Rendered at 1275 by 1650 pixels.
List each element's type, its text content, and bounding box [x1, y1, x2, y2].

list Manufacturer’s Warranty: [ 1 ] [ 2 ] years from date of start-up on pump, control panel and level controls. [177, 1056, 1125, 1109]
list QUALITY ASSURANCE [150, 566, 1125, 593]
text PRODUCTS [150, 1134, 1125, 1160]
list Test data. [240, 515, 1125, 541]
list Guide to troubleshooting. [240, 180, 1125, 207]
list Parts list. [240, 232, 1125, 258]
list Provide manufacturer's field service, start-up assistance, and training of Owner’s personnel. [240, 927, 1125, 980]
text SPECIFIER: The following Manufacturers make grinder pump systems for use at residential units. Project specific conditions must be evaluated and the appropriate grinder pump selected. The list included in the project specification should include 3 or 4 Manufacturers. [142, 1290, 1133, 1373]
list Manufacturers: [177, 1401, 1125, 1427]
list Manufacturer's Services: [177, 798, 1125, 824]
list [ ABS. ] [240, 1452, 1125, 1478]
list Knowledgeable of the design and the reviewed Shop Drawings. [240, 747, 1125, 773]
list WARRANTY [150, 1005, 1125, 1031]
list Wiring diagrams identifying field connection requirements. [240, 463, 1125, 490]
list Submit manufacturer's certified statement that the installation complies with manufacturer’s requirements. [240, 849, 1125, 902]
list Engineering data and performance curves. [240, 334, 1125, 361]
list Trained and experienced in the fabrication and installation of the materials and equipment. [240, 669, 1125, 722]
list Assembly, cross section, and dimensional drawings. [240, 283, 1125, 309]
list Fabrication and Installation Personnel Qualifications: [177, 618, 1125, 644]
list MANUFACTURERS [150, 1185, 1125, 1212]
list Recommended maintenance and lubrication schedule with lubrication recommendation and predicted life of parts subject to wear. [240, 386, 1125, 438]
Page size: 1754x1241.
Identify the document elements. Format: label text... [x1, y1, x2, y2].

____________

* _REQUEST_:
A word-for-word copy of all the material is the required answer.

* _SOLUTION FOR THIS TASK_:
Rendered at 1275 by 1650 pixels.
List each element's type, its text content, and bounding box [x1, y1, x2, y2].

list Manufacturer’s Warranty: [ 1 ] [ 2 ] years from date of start-up on pump, control panel and level controls. [177, 1056, 1125, 1109]
list QUALITY ASSURANCE [150, 566, 1125, 593]
text PRODUCTS [150, 1134, 1125, 1160]
list Test data. [240, 515, 1125, 541]
list Guide to troubleshooting. [240, 180, 1125, 207]
list Parts list. [240, 232, 1125, 258]
list Provide manufacturer's field service, start-up assistance, and training of Owner’s personnel. [240, 927, 1125, 980]
text SPECIFIER: The following Manufacturers make grinder pump systems for use at residential units. Project specific conditions must be evaluated and the appropriate grinder pump selected. The list included in the project specification should include 3 or 4 Manufacturers. [142, 1290, 1133, 1373]
list Manufacturers: [177, 1401, 1125, 1427]
list Manufacturer's Services: [177, 798, 1125, 824]
list [ ABS. ] [240, 1452, 1125, 1478]
list Knowledgeable of the design and the reviewed Shop Drawings. [240, 747, 1125, 773]
list WARRANTY [150, 1005, 1125, 1031]
list Wiring diagrams identifying field connection requirements. [240, 463, 1125, 490]
list Submit manufacturer's certified statement that the installation complies with manufacturer’s requirements. [240, 849, 1125, 902]
list Engineering data and performance curves. [240, 334, 1125, 361]
list Trained and experienced in the fabrication and installation of the materials and equipment. [240, 669, 1125, 722]
list Assembly, cross section, and dimensional drawings. [240, 283, 1125, 309]
list Fabrication and Installation Personnel Qualifications: [177, 618, 1125, 644]
list MANUFACTURERS [150, 1185, 1125, 1212]
list Recommended maintenance and lubrication schedule with lubrication recommendation and predicted life of parts subject to wear. [240, 386, 1125, 438]
Page size: 1754x1241.
Identify the document elements. Format: label text... [x1, y1, x2, y2].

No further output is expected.